MIRADAS Ť Carlos Martínez Rentería
Taxis: paranoia colectiva

``Lo único que me consuela del día que me asaltaron en un taxi, es que los billetes de lotería que me quitaron, junto con un saco viejo y 30 pesos, no sacaron ni reintegro''. Según una de las anécdotas de una víctima más de la ``robotaximanía''. Quizás el tema más recurrente durante los últimos meses entre los abatidos capitalinos sea los asaltos en taxis. Muy dificilmente podrá usted conocer a alguien que no haya sido atracado; incluso quienes no han vivido aún esa experiencia se sienten excluidos de las conversaciones, se salen discretamente rechazados y terminan saliéndose sin despedir de las reuniones.

Se trata de una paranoia colectiva, en la que la curiosidad obsena de escuchar las vivencias de los otros nos van preparando para cuando llegue nuestra propia vivencia, la cual, al hacerse realidad resulta como una película ya vista otras veces y de la que recordamos incluso los diálogos siguientes y nuestros propios gritos de auxilio son remedos de esa pesadilla compartida con el inconciente colectivo.

Las historias difieren por mínimas variantes: el taxista es viejo o joven, pirata o no pirata, está de acuerdo o no con los rateros, nunca hay policías cerca y si los hay ni cuenta se dan. El asalto ocurre en el día o en la noche, aprovechan la sorpresa para amagar a los viajeros; los insultan, por lo general los golpean y despojan de sus pertenencias, les piden que cierren los ojos, que no los vean, y los esculcan en busca de las tarjetas del cajero automático, les sacan lo que pueden y después, si tienen suerte, los dejan con la dignidad pisoteada debajo de un coche, allá por cualquier zona conurbada de esta ciudad sin ley.

¿Cuántas veces no hemos escuchado ya la misma rutina?
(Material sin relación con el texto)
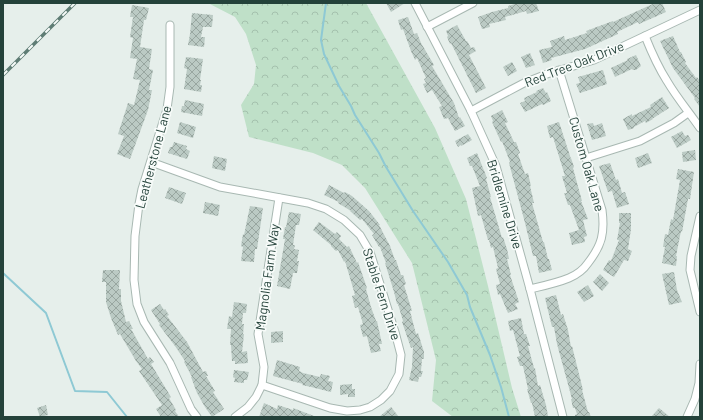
<svg xmlns="http://www.w3.org/2000/svg" width="703" height="420" font-family="Barlow,sans-serif">
	<style>
		.forest { fill: url(#forest-crowns) }
		.lines { fill: none; stroke-linecap: round; stroke-linejoin: round }
		.stream { stroke: #8ec9d4; stroke-width: 2 }
		.building { fill: url(#building-cross-hatch) }
		.minor-casing { stroke: #a8b8b2; stroke-width: 9 }
		.minor { stroke: #fff; stroke-width: 7 }
		.rail-casing { stroke: #5f7d75; stroke-width: 3.5 }
		.rail { stroke: #f7fbf9; stroke-width: 2; stroke-dasharray: 6; stroke-linecap: butt }
		.labels { text-anchor: middle; stroke-width: 3.5; stroke-linejoin: round; paint-order: stroke }
		.street-label { font-size: 13px; fill: #24423a; stroke: #f7fbf9 }
	</style>
	<defs>
		<pattern id="forest-crowns" width="20" height="18" patternUnits="userSpaceOnUse"><rect width="20" height="18" fill="#bfe0c8"/><path d="M2 6a3 3 0 1 1 6 0M12 15a3 3 0 1 1 6 0" fill="none" stroke="#a4c1ad"/></pattern>
		<pattern id="building-cross-hatch" width="8" height="8" patternUnits="userSpaceOnUse"><rect width="8" height="8" fill="#bbcac4"/><path d="M0 0l8 8M0 8l8-8" fill="none" stroke="#98a6a0"/></pattern>
	</defs>
	<rect width="100%" height="100%" fill="#e6efeb"/>
	<path class="forest" d="M208,3H366L435,128L466,199L488,286L512,388L521,417H453L432,401L436,360L412,263L365,188L342,165L313,153L249,137L241,105L254,84L256,65L246,34L235,17Z"/>
	<g class="lines">
		<g class="stream">
			<path d="M326,3L321,40L324,54L339,86L351,106L355,115L379,153L386,167L413,211L448,262L467,295L470,307L490,355L501,387L509,417"/>
			<path d="M3,273L46,313L75,391L107,392L127,417"/>
		</g>
	</g>
	<g class="building">
		<path d="M386,3H405L391,12Z"/>
		<path d="M518,3H536L539,11L527,14L526,11L505,17L506,20L489,24L490,27L482,29L478,17L492,12L508,8V6Z"/>
		<path d="M655,3H662L666,12L639,24L638,22L617,32L618,34L585,49L551,58L552,60L543,63L539,50L552,47L550,41L564,36L565,40L587,33L586,31L594,28L613,21V22Z"/>
		<path d="M132,5L149,8L146,20H144L140,47L152,49L149,69L153,70L149,90H152L148,110L130,159L117,154L124,136L118,134L128,103L134,105L140,80L133,79L137,59L130,58L133,38L130,37L133,17H130Z"/>
		<path d="M192,13L213,15L212,27H203L201,37H205L204,47L188,45L190,34Z"/>
		<path d="M408,17L414,34L417,33L421,43L434,65L432,66L454,103L459,118L460,117L465,126L455,131L448,118L444,119L439,107L442,106L432,90L427,93L423,84L426,83L424,79L426,78L417,58L415,60L411,51L403,29L401,30L398,20Z"/>
		<path d="M457,25L466,41H467L471,48L474,47L476,51L469,55L486,88L476,93L451,43L450,44L447,37L448,36L446,31Z"/>
		<path d="M673,36L680,52H681L686,62L685,63L696,78L697,77L700,81V107L694,99L695,98L673,68L660,41Z"/>
		<path d="M530,53L535,65L526,68L521,57Z"/>
		<path d="M636,55L641,66L636,70H633L632,69L615,77L611,68L628,60L627,59Z"/>
		<path d="M186,57L203,59L200,80H201L200,85H202L201,92L184,89L187,69L184,68Z"/>
		<path d="M512,62L517,71L508,76L503,67Z"/>
		<path d="M603,70L607,84L580,93L576,84L580,83L578,77Z"/>
		<path d="M543,88L546,93L547,92L551,101L543,105L542,104L525,112L520,103L525,101L524,98L537,92L536,91Z"/>
		<path d="M662,97L669,108L652,119H653L646,123L645,121L634,127V128L628,130L623,119L632,114V116L651,107L650,105Z"/>
		<path d="M185,100L204,104L202,116L181,112L182,106H184Z"/>
		<path d="M502,110L508,122L505,123L514,142H516L520,153L518,154L525,174L528,173L531,186H530L534,203H532L543,242H544L548,259H549L552,270L539,273L536,256H533L525,223L509,163L510,162L502,141L501,142L492,122L493,121L491,116Z"/>
		<path d="M180,122L196,127L193,138L177,133Z"/>
		<path d="M559,122L571,159V158L574,167L573,168L582,201H581L588,219L583,220L587,236L584,237L585,242L572,245L569,233L579,230L570,205H568L564,193H567L562,176H565L553,137L550,138L547,126Z"/>
		<path d="M593,123L594,126L602,123L606,136L592,140L587,124Z"/>
		<path d="M682,131L685,136L688,135L691,140L677,148L671,137Z"/>
		<path d="M468,134L472,140L461,146V145L458,147L455,141Z"/>
		<path d="M174,142L187,146L186,149L190,151L187,159L168,153L170,147H172Z"/>
		<path d="M695,150L696,160L683,162L682,152Z"/>
		<path d="M477,153L487,178L486,179L491,197H490L502,238L503,237L507,249L509,259H507L511,275H510L519,302L515,304L518,309L508,313L500,294L498,295L496,285L500,284L496,269L498,268L493,247L491,248L489,240H488L481,215L478,216L472,188L480,186L472,166H470L467,158Z"/>
		<path d="M648,153L652,163L638,168L635,158Z"/>
		<path d="M214,156L227,159L225,171L212,168Z"/>
		<path d="M610,163L616,180L618,179L622,193L625,192L629,204L617,208L612,191L608,192L599,166Z"/>
		<path d="M678,169L694,172L690,199H688L682,232L681,231L676,256H677L676,266L662,263L665,247H663L665,234L668,235L671,219L673,220L680,180L676,179Z"/>
		<path d="M329,185L344,193L345,192L352,196L369,211L380,225H379L390,246L395,260H396L401,275H403L406,284L404,285L412,311H410L416,334L418,333L424,352V359H422L421,371H423L421,377H419L418,382L409,380L412,367L413,347L411,348L402,322L403,321L398,304H397L394,292L385,263H386L380,247H379L372,235L374,234L362,219L360,220L350,211H351L338,203L339,202L324,195Z"/>
		<path d="M169,187L186,193L182,204L165,198Z"/>
		<path d="M205,202L220,205L218,216L203,213Z"/>
		<path d="M250,206L263,208L257,249H255L254,262L241,261L243,247L241,246L243,234L244,235Z"/>
		<path d="M289,212L301,214L299,225H296L293,245H295L294,249L299,250L297,261H299L297,273H293L290,289L277,286L285,239H283L285,227H286Z"/>
		<path d="M619,213H631V229L628,249L632,251L628,261L624,260L614,277L603,270L609,260L611,261L619,240H617L620,223H619Z"/>
		<path d="M319,222L335,234L337,232L341,236L339,239L347,247L349,246L357,263L358,262L367,288L366,289L371,307L376,321H377L382,344H379L381,351L371,353L367,336L363,337L360,325L363,324L358,307L355,308L352,296L355,295L345,261L344,262L338,250L336,251L331,246V245L313,230Z"/>
		<path d="M103,270H120L119,289H121V301L126,322L129,321L133,329H131L148,359L150,357L154,362L151,364L171,397L169,398L176,410L175,411L179,417H161L156,409L162,405L139,371L142,369L136,361L120,334L118,335L111,318L106,302V282H102Z"/>
		<path d="M674,272L677,290L682,302L669,305L662,274Z"/>
		<path d="M600,274L609,283L602,291L593,282Z"/>
		<path d="M588,285L594,296L584,302L577,292Z"/>
		<path d="M556,295L561,315L563,314L568,330L571,347L572,346L583,390H582L588,412H589L591,417H575V415L577,414L575,408H573L571,399H572L557,344L554,327H552L545,298Z"/>
		<path d="M234,302L247,304L246,313H243L242,324H244L243,334H244L242,352L247,351L248,363L235,364V361H232L231,345H230L231,329H227L229,316L232,317Z"/>
		<path d="M160,304L164,310L165,309L169,315L167,316L187,342L203,372L206,371L208,376H206L215,391L213,392L224,409L212,417L205,407L197,393L191,377H192L184,362L185,361L175,346L159,325L160,324L151,310Z"/>
		<path d="M521,318L524,334H526L530,346H528L534,368H535L538,386L540,385L546,405L548,416L535,417L532,403H531L527,389H528L523,366H520L517,357L520,356L513,330L510,331L508,321Z"/>
		<path d="M283,331V342L271,343V332Z"/>
		<path d="M277,360L300,367L299,371L303,373L320,377L321,374L330,376L328,381L333,382L331,392L311,387L302,385L303,384L273,376Z"/>
		<path d="M234,370L249,372L247,380H244V383L234,382L235,378L233,377Z"/>
		<path d="M352,384V389H355V397H348V394L340,395V385Z"/>
		<path d="M264,403L277,409L278,405L293,410V408L314,416V417H259Z"/>
		<path d="M46,405L48,415L40,417L37,408Z"/>
		<path d="M391,407L399,417H379Z"/>
		<path d="M659,408L670,417H651Z"/>
	</g>
	<g class="lines">
		<g class="minor-casing">
			<g id="minor">
				<path d="M415,3L471,111L496,166L530,289L563,417"/>
				<path d="M170,25V87L167,109L142,189L139,204L135,236L134,280L137,304L144,322L170,363L191,409L197,417"/>
				<path d="M427,27L473,3"/>
				<path d="M645,36C651,51 658,67 667,81C677,98 689,112 700,128"/>
				<path d="M471,111L524,83L547,74L594,60L700,10"/>
				<path d="M586,158L640,141L674,123L688,113"/>
				<path d="M151,162L220,187L308,203L326,209L344,220L360,235L370,252L395,332L401,355L399,374L390,391L381,400L370,407L360,410L347,411L330,408L262,385"/>
				<path d="M700,216L691,256L690,270L700,312"/>
				<path d="M530,289C543,286 557,283 569,278C576,275 584,269 588,263C602,245 605,233 602,210L559,70"/>
				<path d="M235,417L248,407L256,397L262,385L264,367L258,334L279,198"/>
				<path d="M687,417L695,399L699,383L700,364"/>
			</g>
		</g>
		<use href="#minor" class="minor"/>
		<g class="rail-casing">
			<path id="rail" d="M3,75L75,3"/>
		</g>
		<use href="#rail" class="rail"/>
	</g>
	<g class="labels">
		<g class="street-label">
			<text transform="translate(574 64) rotate(-21)" y="5">Red Tree Oak Drive</text>
			<text transform="translate(153 157) rotate(-75)" y="5">Leatherstone Lane</text>
			<text transform="translate(587 164) rotate(74)" y="5">Custom Oak Lane</text>
			<text transform="translate(505 204) rotate(73)" y="5">Bridlemine Drive</text>
			<text transform="translate(267 277) rotate(-82)" y="5">Magnolia Farm Way</text>
			<text transform="translate(382 294) rotate(72)" y="5">Stable Fern Drive</text>
		</g>
	</g>
	<rect width="703" height="420" fill="none" stroke="#24423a" stroke-width="8"/>
</svg>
Lety la chava de Benjamín, viajaba en un taxi por la colonia Roma y se le subieron dos pelones tipo judiciales, que le dieron una brutal golpiza porque no se acordó del número secreto de su tarjeta bancaria; al poeta Dionicio Morales le quitaron su cadenita de oro antiguo; a la pintora Nunik Sauret no le pudieron encontrar las tarjetas de crédito en su intrincada bolsa de mujer; a algunos con más suerte hasta les piden disculpas, les dejan algunas monedas y las llaves para que se regresen a su casa; pero, lo más terrible es que muchos otros nunca más regresan para contarlo: simplemente los matan.

Pero si los taxi-usuarios sufren cada vez que se acerca amenazante el diabólico automóvil amarillo o verde, afinando la vista para constatar que la cifra de la placa coincida con la anotada a los costados y si la foto del tarjetón es la misma que la del bigotón que nos abre la puerta los taxistas viven la misma angustia pero multiplicada por cada uno de los pasajes que tienen que levantar diariamente para ganarse la papa, con la diferencia de que esos que estiran el dedo frente al parabrisas no tienen placa ni tarjetón.

``No mi joven, ya no sabe uno ni por donde le van a llegar. El otro día que se sube al taxi una viejita con una canastota del mandado, que me mete por un callejón y que me saca tamaño pistolón'', cuenta el chofer de un ecológico sin radio.

El día de mi asalto, porque yo también ya tengo ese estatus capitalino, nos tocó un taxista bonachón que se comía un hot dog mientras contaba sus anécdotas juveniles y conducía rumbo a la esquina en donde ``casualmente'', se le descompuso el coche, para que dos tipos que nos seguian se subieran intempestivamente al minitaxi.

Mientras nos desbalijaban, el hombre al volante terminó de comer su perro caliente. Tirado de cara a suelo, mientras me quitaban mi querido saco viejo, lo único que se me ocurrió pensar fue: esta película ya la vi.